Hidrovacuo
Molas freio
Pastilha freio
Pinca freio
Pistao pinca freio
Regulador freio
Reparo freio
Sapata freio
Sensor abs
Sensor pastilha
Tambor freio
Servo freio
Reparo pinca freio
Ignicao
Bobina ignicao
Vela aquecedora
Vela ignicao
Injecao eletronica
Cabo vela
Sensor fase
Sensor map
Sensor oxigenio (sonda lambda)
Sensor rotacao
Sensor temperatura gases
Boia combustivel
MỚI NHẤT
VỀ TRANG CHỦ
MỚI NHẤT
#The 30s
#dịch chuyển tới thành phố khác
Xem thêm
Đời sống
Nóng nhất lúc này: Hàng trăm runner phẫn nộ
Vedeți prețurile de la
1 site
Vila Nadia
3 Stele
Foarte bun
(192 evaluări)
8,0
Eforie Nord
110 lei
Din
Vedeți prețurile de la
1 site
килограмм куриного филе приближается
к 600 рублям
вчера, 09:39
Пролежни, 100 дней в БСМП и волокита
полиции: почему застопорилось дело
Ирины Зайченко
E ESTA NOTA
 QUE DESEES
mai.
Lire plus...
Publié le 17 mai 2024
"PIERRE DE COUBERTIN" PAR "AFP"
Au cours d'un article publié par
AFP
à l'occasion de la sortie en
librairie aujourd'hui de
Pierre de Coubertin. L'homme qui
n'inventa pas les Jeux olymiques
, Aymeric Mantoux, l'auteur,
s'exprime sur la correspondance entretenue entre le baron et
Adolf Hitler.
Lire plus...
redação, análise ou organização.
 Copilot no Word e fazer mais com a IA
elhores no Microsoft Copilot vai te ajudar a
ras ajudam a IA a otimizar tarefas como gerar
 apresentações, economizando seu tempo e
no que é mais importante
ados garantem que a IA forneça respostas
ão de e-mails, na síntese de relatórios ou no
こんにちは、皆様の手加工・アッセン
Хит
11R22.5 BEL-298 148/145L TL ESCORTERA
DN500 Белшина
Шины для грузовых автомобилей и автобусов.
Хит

☆ ☆ ☆ ☆

* **Action item**
Swap every "freio" in the text of the entries above for "travão" and write those lines out again with nothing else changed.

* **Solution to the problem**
Hidrovacuo
Molas travão
Pastilha travão
Pinca travão
Pistao pinca travão
Regulador travão
Reparo travão
Sapata travão
Sensor abs
Sensor pastilha
Tambor travão
Servo travão
Reparo pinca travão
Ignicao
Bobina ignicao
Vela aquecedora
Vela ignicao
Injecao eletronica
Cabo vela
Sensor fase
Sensor map
Sensor oxigenio (sonda lambda)
Sensor rotacao
Sensor temperatura gases
Boia combustivel
MỚI NHẤT
VỀ TRANG CHỦ
MỚI NHẤT
#The 30s
#dịch chuyển tới thành phố khác
Xem thêm
Đời sống
Nóng nhất lúc này: Hàng trăm runner phẫn nộ
Vedeți prețurile de la
1 site
Vila Nadia
3 Stele
Foarte bun
(192 evaluări)
8,0
Eforie Nord
110 lei
Din
Vedeți prețurile de la
1 site
килограмм куриного филе приближается
к 600 рублям
вчера, 09:39
Пролежни, 100 дней в БСМП и волокита
полиции: почему застопорилось дело
Ирины Зайченко
E ESTA NOTA
 QUE DESEES
mai.
Lire plus...
Publié le 17 mai 2024
"PIERRE DE COUBERTIN" PAR "AFP"
Au cours d'un article publié par
AFP
à l'occasion de la sortie en
librairie aujourd'hui de
Pierre de Coubertin. L'homme qui
n'inventa pas les Jeux olymiques
, Aymeric Mantoux, l'auteur,
s'exprime sur la correspondance entretenue entre le baron et
Adolf Hitler.
Lire plus...
redação, análise ou organização.
 Copilot no Word e fazer mais com a IA
elhores no Microsoft Copilot vai te ajudar a
ras ajudam a IA a otimizar tarefas como gerar
 apresentações, economizando seu tempo e
no que é mais importante
ados garantem que a IA forneça respostas
ão de e-mails, na síntese de relatórios ou no
こんにちは、皆様の手加工・アッセン
Хит
11R22.5 BEL-298 148/145L TL ESCORTERA
DN500 Белшина
Шины для грузовых автомобилей и автобусов.
Хит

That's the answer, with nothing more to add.